(Stored data entries)
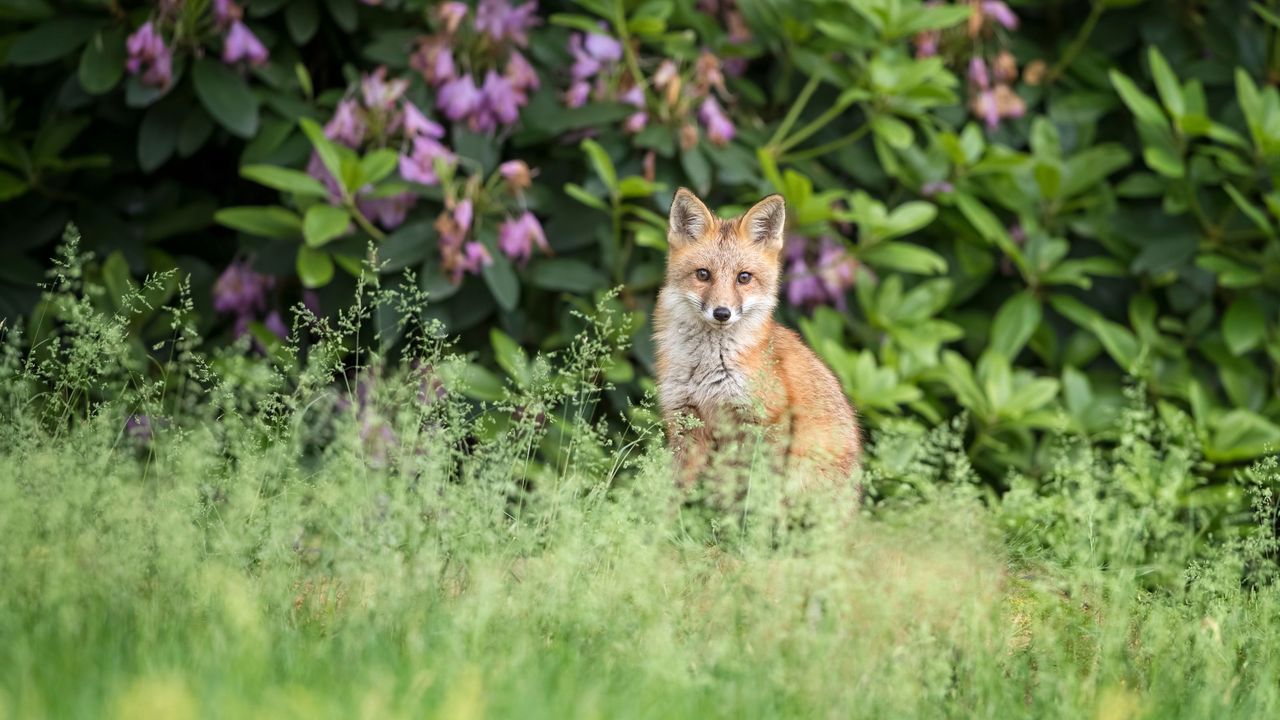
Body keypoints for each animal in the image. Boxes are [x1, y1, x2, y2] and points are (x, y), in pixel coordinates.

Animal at [655, 185, 865, 491]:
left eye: (744, 277)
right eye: (703, 274)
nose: (722, 313)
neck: (707, 368)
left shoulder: (765, 421)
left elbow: (754, 493)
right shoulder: (685, 419)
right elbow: (676, 494)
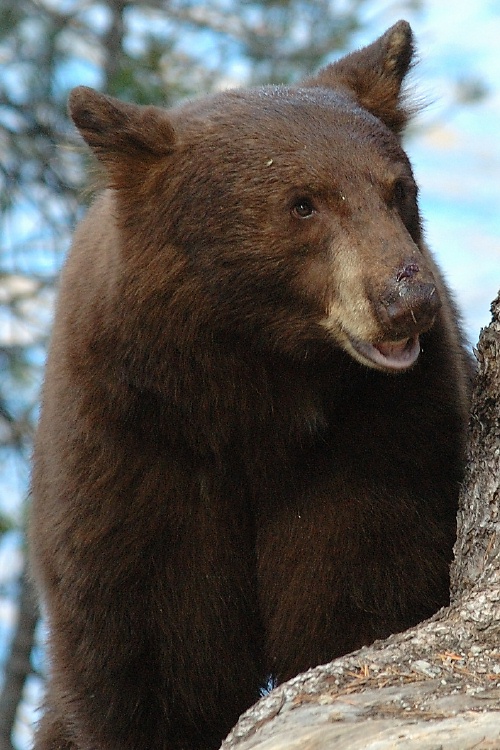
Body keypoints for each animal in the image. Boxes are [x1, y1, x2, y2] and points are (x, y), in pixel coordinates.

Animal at [31, 20, 472, 750]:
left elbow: (360, 577)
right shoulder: (134, 439)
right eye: (302, 204)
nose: (406, 303)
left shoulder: (375, 428)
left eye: (396, 189)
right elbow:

REQUIRED WORK — Each line of the data above containing the string "shoulder" is to be copied.

ANSWER SPACE —
left shoulder: (765, 421)
right shoulder: (685, 419)
right shoulder: (134, 439)
left shoulder: (375, 428)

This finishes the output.